§ Action item a
Copy out the passage on PIR sensors from "In further embodiments" up to and including "the PIR sensor.".

Passage to read START

In further embodiments of the invention a control unit with the CPU or computing unit and an auxiliary sensor includes a switch that can be manually moved to select a type or types of auxiliary sensors are connected to the CPU or computing unit and set the CPU or computing unit to run the appropriate corrective software or firm-ware based on the selected location of the switch.

In accordance with yet further embodiments of the invention, the corrective PIR sensor system includes a light sensor to measure ambient light levels and a wind sensor (anemometer) to measure ambient wind levels. By measuring fluctuations in ambient light and ambient winds alone or along with any other environmental factors and using intelligent detection algorithms enables the modulation of detection sensitivity and results in a reduction in false or unnecessary activations of the PIR sensor.

BRIEF DESCRIPTION OF THE DRAWINGS

FIG. 1 shows a schematic representation of a PIR sensor circuit with a PIR sensor connected to a corrective auxiliary sensor/CPU unit for controlling a load circuit, in accordance with the embodiments of the invention.

FIG. 2 shows a schematic representation of a PIR sensor circuit with a PIR sensor connected to a corrective auxiliary sensor/CPU unit with a switch for selecting one or more types of auxiliary sensors, in accordance with the embodiments of the invention.

FIG. 3 shows a block flow diagram for automatically determining one or more types of auxiliary sensors using the corrective system of the present invention.

DETAILED DESCRIPTION OF THE INVENTION

FIG. 1 shows a schematic representation 100 of a PIR sensor circuit 211 with a PIR sensor 101 connected to a corrective auxiliary sensor/CPU unit 201 for controlling a load circuit, in accordance with the embodiments of the invention.

Passage to read END
Data extracts START

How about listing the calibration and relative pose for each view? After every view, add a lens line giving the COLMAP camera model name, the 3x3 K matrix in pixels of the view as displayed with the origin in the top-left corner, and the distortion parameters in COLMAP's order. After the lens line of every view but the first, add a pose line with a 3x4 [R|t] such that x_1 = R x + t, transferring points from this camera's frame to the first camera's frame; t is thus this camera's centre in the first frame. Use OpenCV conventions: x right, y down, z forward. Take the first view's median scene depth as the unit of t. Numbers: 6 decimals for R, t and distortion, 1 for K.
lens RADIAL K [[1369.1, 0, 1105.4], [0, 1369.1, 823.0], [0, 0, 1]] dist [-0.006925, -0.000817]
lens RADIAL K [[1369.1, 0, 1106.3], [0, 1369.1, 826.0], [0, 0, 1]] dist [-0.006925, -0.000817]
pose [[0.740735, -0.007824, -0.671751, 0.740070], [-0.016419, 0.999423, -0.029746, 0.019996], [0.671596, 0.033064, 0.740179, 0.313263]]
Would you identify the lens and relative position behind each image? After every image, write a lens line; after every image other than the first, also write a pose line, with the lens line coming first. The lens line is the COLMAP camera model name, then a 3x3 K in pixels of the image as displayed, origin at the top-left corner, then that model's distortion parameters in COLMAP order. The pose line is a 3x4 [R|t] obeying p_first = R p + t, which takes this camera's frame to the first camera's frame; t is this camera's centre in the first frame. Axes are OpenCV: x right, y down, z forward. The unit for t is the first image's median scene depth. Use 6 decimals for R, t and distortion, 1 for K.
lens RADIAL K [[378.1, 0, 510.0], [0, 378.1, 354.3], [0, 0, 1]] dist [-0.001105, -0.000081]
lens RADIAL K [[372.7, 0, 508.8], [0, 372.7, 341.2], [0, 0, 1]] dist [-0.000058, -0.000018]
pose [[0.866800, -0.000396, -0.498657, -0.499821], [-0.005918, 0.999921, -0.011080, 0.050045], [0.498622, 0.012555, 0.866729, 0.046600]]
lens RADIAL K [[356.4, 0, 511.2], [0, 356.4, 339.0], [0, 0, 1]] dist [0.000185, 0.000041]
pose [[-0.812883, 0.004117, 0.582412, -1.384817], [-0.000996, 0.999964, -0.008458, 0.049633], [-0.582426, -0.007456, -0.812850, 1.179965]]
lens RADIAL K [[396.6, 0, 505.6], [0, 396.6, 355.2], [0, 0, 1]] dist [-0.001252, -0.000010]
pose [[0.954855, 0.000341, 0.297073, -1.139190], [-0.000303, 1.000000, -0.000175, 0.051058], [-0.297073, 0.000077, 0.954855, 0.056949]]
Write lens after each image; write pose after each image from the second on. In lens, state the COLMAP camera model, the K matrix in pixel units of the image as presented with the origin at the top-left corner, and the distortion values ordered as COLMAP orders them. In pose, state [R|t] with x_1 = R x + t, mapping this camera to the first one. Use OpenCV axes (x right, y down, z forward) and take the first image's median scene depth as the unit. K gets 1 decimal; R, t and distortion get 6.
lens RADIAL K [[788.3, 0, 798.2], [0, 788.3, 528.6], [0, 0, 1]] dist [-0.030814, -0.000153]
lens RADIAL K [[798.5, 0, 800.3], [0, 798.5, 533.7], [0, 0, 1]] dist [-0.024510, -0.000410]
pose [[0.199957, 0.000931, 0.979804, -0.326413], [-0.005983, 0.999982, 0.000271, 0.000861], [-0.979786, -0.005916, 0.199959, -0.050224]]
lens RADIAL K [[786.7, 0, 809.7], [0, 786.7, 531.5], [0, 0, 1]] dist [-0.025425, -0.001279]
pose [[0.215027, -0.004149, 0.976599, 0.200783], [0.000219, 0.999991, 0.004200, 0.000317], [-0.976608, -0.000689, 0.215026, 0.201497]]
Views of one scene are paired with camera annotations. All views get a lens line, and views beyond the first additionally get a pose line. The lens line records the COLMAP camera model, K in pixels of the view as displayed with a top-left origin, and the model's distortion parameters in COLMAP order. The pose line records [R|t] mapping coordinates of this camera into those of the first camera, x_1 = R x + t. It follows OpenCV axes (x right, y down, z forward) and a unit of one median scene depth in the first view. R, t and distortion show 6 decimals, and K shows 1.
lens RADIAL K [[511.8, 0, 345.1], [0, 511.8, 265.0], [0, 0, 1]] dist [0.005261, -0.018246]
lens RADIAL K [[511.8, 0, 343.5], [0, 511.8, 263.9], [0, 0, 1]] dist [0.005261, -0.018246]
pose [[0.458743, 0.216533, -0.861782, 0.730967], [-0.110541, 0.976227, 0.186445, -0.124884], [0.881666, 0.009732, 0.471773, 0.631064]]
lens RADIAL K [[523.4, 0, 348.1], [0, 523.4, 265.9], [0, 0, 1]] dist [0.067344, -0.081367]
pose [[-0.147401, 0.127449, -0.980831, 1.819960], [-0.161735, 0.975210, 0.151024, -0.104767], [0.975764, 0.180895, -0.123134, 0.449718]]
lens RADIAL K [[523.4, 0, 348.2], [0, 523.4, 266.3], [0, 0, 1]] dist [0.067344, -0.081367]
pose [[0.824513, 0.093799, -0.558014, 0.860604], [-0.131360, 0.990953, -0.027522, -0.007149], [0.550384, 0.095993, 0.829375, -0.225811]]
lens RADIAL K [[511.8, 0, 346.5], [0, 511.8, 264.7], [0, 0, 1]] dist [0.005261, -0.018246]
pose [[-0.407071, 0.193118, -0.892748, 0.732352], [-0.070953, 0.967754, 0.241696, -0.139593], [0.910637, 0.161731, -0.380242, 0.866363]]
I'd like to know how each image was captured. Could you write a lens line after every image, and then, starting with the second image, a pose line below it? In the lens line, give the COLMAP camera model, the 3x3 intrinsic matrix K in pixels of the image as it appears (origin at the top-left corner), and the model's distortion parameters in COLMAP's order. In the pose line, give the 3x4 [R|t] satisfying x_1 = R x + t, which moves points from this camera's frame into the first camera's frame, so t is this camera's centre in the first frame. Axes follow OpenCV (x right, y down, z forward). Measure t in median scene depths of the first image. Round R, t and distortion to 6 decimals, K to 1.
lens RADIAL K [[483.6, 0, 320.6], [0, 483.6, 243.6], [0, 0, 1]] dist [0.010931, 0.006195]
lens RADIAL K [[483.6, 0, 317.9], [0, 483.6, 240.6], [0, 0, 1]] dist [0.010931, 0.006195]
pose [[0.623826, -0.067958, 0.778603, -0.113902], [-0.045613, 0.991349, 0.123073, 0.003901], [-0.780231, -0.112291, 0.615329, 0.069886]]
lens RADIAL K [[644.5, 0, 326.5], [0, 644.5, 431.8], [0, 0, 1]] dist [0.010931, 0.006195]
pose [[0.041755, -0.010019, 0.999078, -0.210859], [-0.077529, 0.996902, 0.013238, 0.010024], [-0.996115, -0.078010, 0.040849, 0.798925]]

Data extracts END

§ Action item b
Duplicate the records from their first line up to and including the line with "0.033064, 0.740179, 0.313263]]".

§ Answer space a
In further embodiments of the invention a control unit with the CPU or computing unit and an auxiliary sensor includes a switch that can be manually moved to select a type or types of auxiliary sensors are connected to the CPU or computing unit and set the CPU or computing unit to run the appropriate corrective software or firm-ware based on the selected location of the switch.

In accordance with yet further embodiments of the invention, the corrective PIR sensor system includes a light sensor to measure ambient light levels and a wind sensor (anemometer) to measure ambient wind levels. By measuring fluctuations in ambient light and ambient winds alone or along with any other environmental factors and using intelligent detection algorithms enables the modulation of detection sensitivity and results in a reduction in false or unnecessary activations of the PIR sensor.

§ Answer space b
How about listing the calibration and relative pose for each view? After every view, add a lens line giving the COLMAP camera model name, the 3x3 K matrix in pixels of the view as displayed with the origin in the top-left corner, and the distortion parameters in COLMAP's order. After the lens line of every view but the first, add a pose line with a 3x4 [R|t] such that x_1 = R x + t, transferring points from this camera's frame to the first camera's frame; t is thus this camera's centre in the first frame. Use OpenCV conventions: x right, y down, z forward. Take the first view's median scene depth as the unit of t. Numbers: 6 decimals for R, t and distortion, 1 for K.
lens RADIAL K [[1369.1, 0, 1105.4], [0, 1369.1, 823.0], [0, 0, 1]] dist [-0.006925, -0.000817]
lens RADIAL K [[1369.1, 0, 1106.3], [0, 1369.1, 826.0], [0, 0, 1]] dist [-0.006925, -0.000817]
pose [[0.740735, -0.007824, -0.671751, 0.740070], [-0.016419, 0.999423, -0.029746, 0.019996], [0.671596, 0.033064, 0.740179, 0.313263]]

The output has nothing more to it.